=== Data provided ===

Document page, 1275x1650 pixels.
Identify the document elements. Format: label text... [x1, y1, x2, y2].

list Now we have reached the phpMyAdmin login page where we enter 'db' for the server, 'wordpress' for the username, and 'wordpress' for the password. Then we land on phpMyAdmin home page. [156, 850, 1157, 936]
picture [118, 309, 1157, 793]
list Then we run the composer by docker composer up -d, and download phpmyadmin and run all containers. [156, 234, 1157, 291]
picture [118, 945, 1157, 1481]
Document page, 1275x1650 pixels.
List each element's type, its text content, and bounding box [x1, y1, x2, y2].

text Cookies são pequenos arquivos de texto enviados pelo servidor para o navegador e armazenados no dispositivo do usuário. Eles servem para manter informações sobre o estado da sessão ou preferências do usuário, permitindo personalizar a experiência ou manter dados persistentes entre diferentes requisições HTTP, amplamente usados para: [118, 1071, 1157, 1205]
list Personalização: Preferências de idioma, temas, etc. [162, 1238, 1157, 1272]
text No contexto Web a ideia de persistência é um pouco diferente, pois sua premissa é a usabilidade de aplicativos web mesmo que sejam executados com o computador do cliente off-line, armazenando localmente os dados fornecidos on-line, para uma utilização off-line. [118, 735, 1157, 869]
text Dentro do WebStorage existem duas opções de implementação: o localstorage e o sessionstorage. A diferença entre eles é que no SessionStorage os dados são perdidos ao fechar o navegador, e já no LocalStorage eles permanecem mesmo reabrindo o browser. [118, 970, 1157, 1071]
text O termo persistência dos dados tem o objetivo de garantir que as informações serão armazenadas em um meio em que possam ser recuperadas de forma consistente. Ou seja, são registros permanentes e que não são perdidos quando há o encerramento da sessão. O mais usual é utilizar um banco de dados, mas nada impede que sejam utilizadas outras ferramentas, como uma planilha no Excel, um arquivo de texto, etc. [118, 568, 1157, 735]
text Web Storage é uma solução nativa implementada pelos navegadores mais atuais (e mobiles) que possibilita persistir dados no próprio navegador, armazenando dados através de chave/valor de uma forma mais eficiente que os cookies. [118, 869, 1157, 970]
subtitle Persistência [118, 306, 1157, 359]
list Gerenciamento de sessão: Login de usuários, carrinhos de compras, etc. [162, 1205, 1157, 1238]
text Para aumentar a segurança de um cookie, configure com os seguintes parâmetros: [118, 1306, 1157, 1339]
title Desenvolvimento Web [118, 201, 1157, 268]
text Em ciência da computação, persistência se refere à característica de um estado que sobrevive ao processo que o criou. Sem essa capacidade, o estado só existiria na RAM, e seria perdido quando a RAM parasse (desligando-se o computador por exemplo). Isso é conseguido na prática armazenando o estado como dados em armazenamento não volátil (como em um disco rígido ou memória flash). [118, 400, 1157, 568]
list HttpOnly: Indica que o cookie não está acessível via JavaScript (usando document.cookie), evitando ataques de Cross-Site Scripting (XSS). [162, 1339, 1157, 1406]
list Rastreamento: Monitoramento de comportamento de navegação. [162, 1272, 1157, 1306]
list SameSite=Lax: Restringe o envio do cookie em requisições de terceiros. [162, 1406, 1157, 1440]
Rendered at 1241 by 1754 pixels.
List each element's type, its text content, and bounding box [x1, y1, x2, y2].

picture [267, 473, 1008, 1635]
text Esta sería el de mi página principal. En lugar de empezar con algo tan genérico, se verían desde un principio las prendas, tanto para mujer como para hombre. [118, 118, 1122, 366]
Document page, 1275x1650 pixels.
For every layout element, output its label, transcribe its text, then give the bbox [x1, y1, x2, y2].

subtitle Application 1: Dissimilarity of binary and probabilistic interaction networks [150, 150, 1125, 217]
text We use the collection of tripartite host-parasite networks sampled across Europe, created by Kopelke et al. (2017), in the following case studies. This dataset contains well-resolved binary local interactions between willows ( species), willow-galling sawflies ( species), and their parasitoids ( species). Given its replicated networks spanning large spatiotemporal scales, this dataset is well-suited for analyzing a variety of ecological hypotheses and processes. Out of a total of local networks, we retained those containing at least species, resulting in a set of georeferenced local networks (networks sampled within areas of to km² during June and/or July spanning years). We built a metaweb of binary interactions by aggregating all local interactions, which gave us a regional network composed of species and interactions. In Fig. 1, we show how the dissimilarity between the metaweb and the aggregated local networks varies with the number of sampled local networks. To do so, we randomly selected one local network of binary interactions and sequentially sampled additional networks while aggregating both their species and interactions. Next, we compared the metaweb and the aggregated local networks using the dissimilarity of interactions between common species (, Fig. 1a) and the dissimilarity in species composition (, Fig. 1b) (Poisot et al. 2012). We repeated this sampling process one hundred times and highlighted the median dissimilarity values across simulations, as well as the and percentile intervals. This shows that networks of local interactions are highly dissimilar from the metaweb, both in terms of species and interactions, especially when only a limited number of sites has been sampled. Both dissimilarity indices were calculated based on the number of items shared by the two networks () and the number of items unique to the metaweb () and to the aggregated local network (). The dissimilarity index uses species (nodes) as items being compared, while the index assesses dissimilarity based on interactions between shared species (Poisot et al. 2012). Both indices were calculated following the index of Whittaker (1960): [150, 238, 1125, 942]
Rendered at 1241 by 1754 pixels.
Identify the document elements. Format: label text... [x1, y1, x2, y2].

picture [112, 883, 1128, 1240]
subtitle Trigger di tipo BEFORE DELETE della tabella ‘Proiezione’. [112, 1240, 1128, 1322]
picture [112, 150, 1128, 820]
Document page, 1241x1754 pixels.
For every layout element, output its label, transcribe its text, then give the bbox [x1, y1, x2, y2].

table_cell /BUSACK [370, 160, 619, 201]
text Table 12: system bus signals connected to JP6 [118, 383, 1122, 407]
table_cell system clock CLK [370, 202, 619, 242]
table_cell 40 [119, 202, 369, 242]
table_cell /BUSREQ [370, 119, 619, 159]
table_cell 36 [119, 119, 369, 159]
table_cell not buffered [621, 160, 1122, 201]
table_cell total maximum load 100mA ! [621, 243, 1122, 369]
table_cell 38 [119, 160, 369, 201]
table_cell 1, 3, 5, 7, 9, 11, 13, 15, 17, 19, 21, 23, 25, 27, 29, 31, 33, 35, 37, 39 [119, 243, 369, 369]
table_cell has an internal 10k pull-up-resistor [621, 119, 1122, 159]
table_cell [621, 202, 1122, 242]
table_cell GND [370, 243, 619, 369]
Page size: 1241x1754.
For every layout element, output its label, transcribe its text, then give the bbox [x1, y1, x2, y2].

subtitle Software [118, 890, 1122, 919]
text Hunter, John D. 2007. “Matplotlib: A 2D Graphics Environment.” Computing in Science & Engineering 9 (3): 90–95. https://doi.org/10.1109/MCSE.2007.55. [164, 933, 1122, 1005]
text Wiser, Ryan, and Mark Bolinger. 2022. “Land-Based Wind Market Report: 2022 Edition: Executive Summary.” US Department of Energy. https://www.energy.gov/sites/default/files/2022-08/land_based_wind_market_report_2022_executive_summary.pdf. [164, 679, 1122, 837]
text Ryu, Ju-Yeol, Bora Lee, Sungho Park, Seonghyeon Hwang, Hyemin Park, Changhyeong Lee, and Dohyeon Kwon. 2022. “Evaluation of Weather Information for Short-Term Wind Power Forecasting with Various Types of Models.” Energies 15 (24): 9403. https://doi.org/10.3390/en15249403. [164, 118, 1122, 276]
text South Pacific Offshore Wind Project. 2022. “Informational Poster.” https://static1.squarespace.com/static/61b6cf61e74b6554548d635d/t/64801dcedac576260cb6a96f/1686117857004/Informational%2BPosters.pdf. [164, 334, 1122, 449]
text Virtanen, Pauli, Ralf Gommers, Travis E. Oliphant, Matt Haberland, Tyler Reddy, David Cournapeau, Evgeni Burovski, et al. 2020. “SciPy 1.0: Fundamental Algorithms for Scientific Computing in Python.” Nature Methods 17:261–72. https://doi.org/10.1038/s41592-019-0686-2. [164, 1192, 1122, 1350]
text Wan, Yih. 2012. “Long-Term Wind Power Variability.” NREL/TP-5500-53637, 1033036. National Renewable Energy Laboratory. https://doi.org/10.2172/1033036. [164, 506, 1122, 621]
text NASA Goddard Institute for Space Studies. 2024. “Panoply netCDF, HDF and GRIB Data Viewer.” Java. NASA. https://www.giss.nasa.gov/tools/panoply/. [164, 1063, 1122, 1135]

===

Return every line of the material above that contains the string "requisições".

text Cookies são pequenos arquivos de texto enviados pelo servidor para o navegador e armazenados no dispositivo do usuário. Eles servem para manter informações sobre o estado da sessão ou preferências do usuário, permitindo personalizar a experiência ou manter dados persistentes entre diferentes requisições HTTP, amplamente usados para: [118, 1071, 1157, 1205]
list SameSite=Lax: Restringe o envio do cookie em requisições de terceiros. [162, 1406, 1157, 1440]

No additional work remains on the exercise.